Qwen3.5-35B-A3B. 8X80GB GPU will likely OOM due to the model size. Use 8X192GB GPU or more GPUs.

```shell
bash train.sh tasks/train_text.py configs/text/qwen3_5_sft.yaml \
    --model.model_path ${HOME}/Qwen3.5-35B-A3B \
    --model.ops_implementation.moe_implementation fused \
    --data.train_path ${HOME}/tulu-first2000.parquet \
    --train.accelerator.fsdp_config.fsdp_mode fsdp2 \
    --train.init_device meta \
    --train.global_batch_size 16 \
    --train.checkpoint.output_dir /mnt/local/localcache00
```

## Ulysses Sequence Parallelism

Qwen3.5 supports Ulysses sequence parallelism for both its softmax attention layers and
linear attention (GatedDeltaNet) layers. This enables training with longer sequences by
distributing the sequence across multiple GPUs.

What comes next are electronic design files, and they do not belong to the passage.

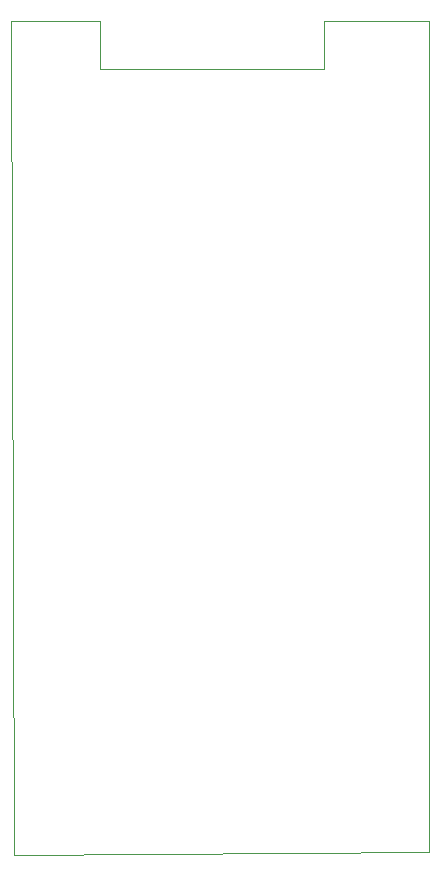
<source format=gbr>
%TF.GenerationSoftware,KiCad,Pcbnew,8.0.5-1.fc40*%
%TF.CreationDate,2024-10-05T09:08:48-05:00*%
%TF.ProjectId,PCB_ESP32,5043425f-4553-4503-9332-2e6b69636164,rev?*%
%TF.SameCoordinates,Original*%
%TF.FileFunction,Profile,NP*%
%FSLAX46Y46*%
G04 Gerber Fmt 4.6, Leading zero omitted, Abs format (unit mm)*
G04 Created by KiCad (PCBNEW 8.0.5-1.fc40) date 2024-10-05 09:08:48*
%MOMM*%
%LPD*%
G01*
G04 APERTURE LIST*
%TA.AperFunction,Profile*%
%ADD10C,0.050000*%
%TD*%
G04 APERTURE END LIST*
D10*
X170540000Y-139640000D02*
X135410000Y-139860000D01*
X135140000Y-69290000D01*
X142700000Y-69300000D01*
X142700000Y-73300000D01*
X161700000Y-73300000D01*
X161700000Y-69300000D01*
X170580000Y-69270000D01*
X170540000Y-139640000D01*
M02*

</source>
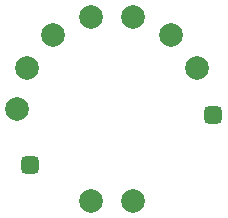
<source format=gbl>
G04 Layer_Physical_Order=2*
G04 Layer_Color=16711680*
%FSLAX25Y25*%
%MOIN*%
G70*
G01*
G75*
G04:AMPARAMS|DCode=10|XSize=59.06mil|YSize=59.06mil|CornerRadius=14.76mil|HoleSize=0mil|Usage=FLASHONLY|Rotation=0.000|XOffset=0mil|YOffset=0mil|HoleType=Round|Shape=RoundedRectangle|*
%AMROUNDEDRECTD10*
21,1,0.05906,0.02953,0,0,0.0*
21,1,0.02953,0.05906,0,0,0.0*
1,1,0.02953,0.01476,-0.01476*
1,1,0.02953,-0.01476,-0.01476*
1,1,0.02953,-0.01476,0.01476*
1,1,0.02953,0.01476,0.01476*
%
%ADD10ROUNDEDRECTD10*%
%ADD11C,0.07874*%
D10*
X-25787Y-16634D02*
D03*
X35138Y-98D02*
D03*
D11*
X-5512Y-28637D02*
D03*
X-29999Y2069D02*
D03*
X-26880Y15735D02*
D03*
X-18141Y26694D02*
D03*
X-5512Y32776D02*
D03*
X8505D02*
D03*
X21134Y26694D02*
D03*
X29874Y15735D02*
D03*
X8505Y-28637D02*
D03*
M02*

</source>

To enable Ulysses SP, set `ulysses_parallel_size` in your config. The total GPU count must
equal `data_parallel_size * ulysses_parallel_size`.

```shell
# Example: 8 GPUs, dp=4, sp=2
bash train.sh tasks/train_text.py configs/text/qwen3_5_sft.yaml \
    --model.model_path ${HOME}/Qwen3.5-9B \
    --data.train_path ${HOME}/tulu-first2000.parquet \
    --train.data_parallel_size 4 \
    --train.ulysses_parallel_size 2 \
    --train.attn_implementation flash_attention_3
```

### Requirements

- `flash_attention_2` or `flash_attention_3` attention implementation (softmax layers use
  VeOmni's flash attention with built-in SP support).
- [flash-linear-attention](https://github.com/fla-org/flash-linear-attention) installed
  (for GatedDeltaNet triton kernels).
- `num_k_heads` and `num_v_heads` (linear attention head counts) must be divisible by
  `ulysses_parallel_size`.

### How It Works

Qwen3.5 is a hybrid model alternating between softmax and linear attention layers:

- **Softmax attention layers** — SP is handled transparently by VeOmni's `flash_attention_forward`,
  which performs all-to-all gather/scatter around the flash attention kernel.
- **Linear attention layers (GatedDeltaNet)** — SP is handled explicitly in the patched
  `Qwen3_5GatedDeltaNet.forward`. Q/K/V/b/a projections are all-to-all'd to gather the full
  sequence with local heads, the causal conv1d runs with sharded weights, the recurrent attention
  kernel runs on local heads, and the output is all-to-all'd back.

For detailed implementation notes, see the
[Ulysses documentation](../key_features/ulysses.md#-linear-attention-ulysses-gateddeltanet).